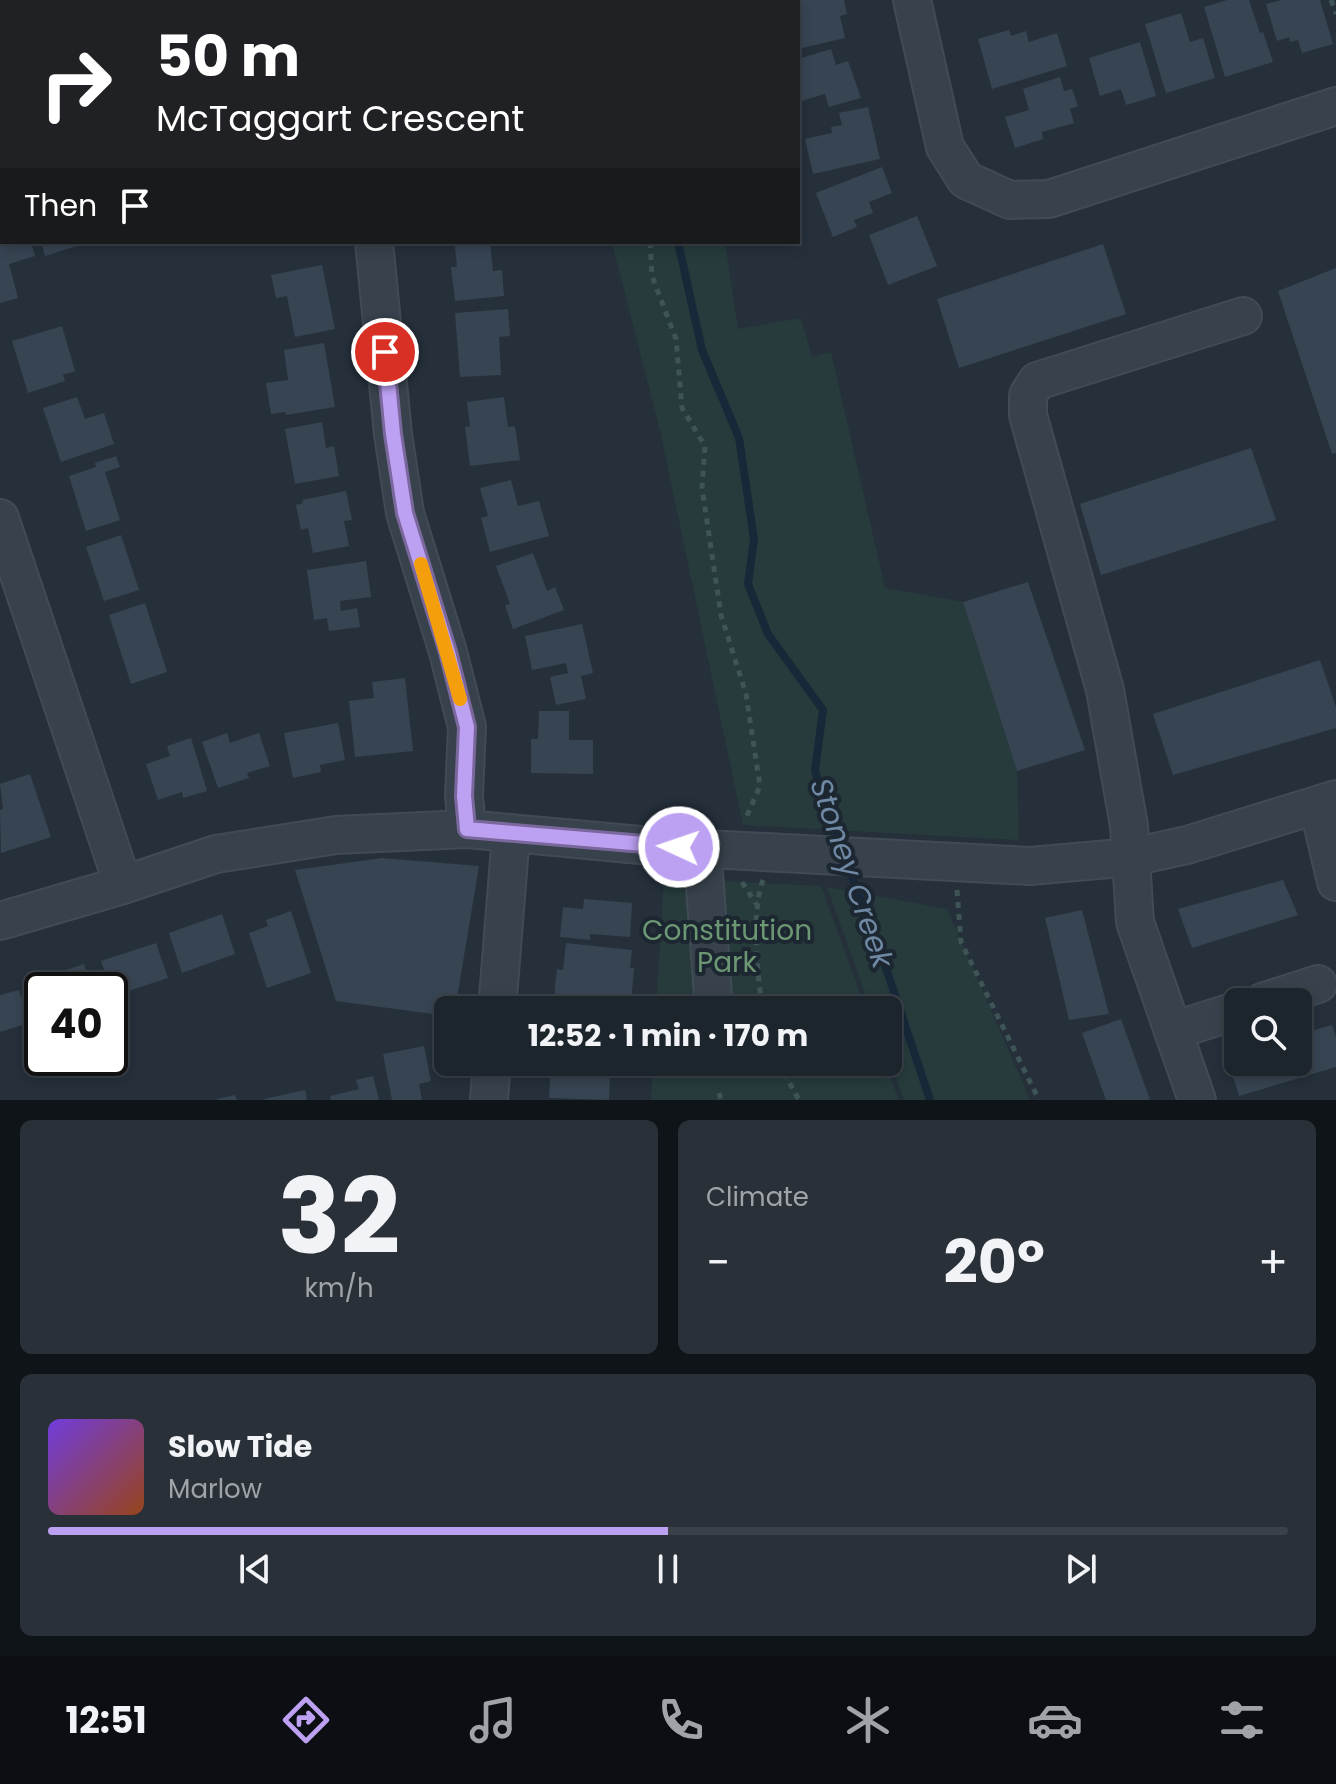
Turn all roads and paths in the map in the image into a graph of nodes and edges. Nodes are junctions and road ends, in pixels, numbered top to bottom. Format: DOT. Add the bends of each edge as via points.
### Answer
graph roads {
  1 [pos="912,0"];
  2 [pos="1331,0"];
  3 [pos="1336,14"];
  4 [pos="1336,106"];
  5 [pos="374,244"];
  6 [pos="650,244"];
  7 [pos="1243,316"];
  8 [pos="0,518"];
  9 [pos="1327,802"];
  10 [pos="743,825"];
  11 [pos="467,829"];
  12 [pos="511,834"];
  13 [pos="1132,857"];
  14 [pos="781,862"];
  15 [pos="720,874"];
  16 [pos="1336,882"];
  17 [pos="123,885"];
  18 [pos="957,889"];
  19 [pos="757,905"];
  20 [pos="0,921"];
  21 [pos="1318,984"];
  22 [pos="1306,988"];
  23 [pos="498,996"];
  24 [pos="715,996"];
  25 [pos="761,996"];
  26 [pos="1224,1015"];
  27 [pos="1173,1031"];
  28 [pos="491,1076"];
  29 [pos="786,1076"];
  30 [pos="489,1100"];
  31 [pos="799,1100"];
  32 [pos="1039,1100"];
  33 [pos="1197,1100"];
  1 -- 4 [label="street" via="945,147 966,180 1010,200 1049,199"];
  2 -- 3 [label="path"];
  5 -- 11 [label="street" via="405,513 467,727"];
  6 -- 10 [label="path" via="652,276 676,339 682,408 705,446 702,488 721,615 746,694 760,786"];
  7 -- 13 [label="street" via="1037,381 1028,395 1028,415 1105,690"];
  8 -- 17 [label="street"];
  9 -- 13 [label="street"];
  9 -- 16 [label="street"];
  11 -- 12 [label="street"];
  11 -- 17 [label="street" via="336,835 216,854"];
  12 -- 14 [label="street"];
  12 -- 23 [label="street"];
  13 -- 14 [label="street" via="1030,866"];
  13 -- 27 [label="street" via="1135,922"];
  14 -- 19 [label="path"];
  15 -- 19 [label="path"];
  15 -- 24 [label="street"];
  17 -- 20 [label="street"];
  18 -- 32 [label="path" via="961,942"];
  19 -- 25 [label="path"];
  21 -- 22 [label="street"];
  26 -- 27 [label="street"];
  27 -- 33 [label="street"];
  28 -- 30 [label="street"];
  29 -- 31 [label="path"];
}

· · ·

== EXERCISE AIM ==
Report the number of lines in the records above that contain "graph", with no other text.

== WRITTEN RESPONSE ==
2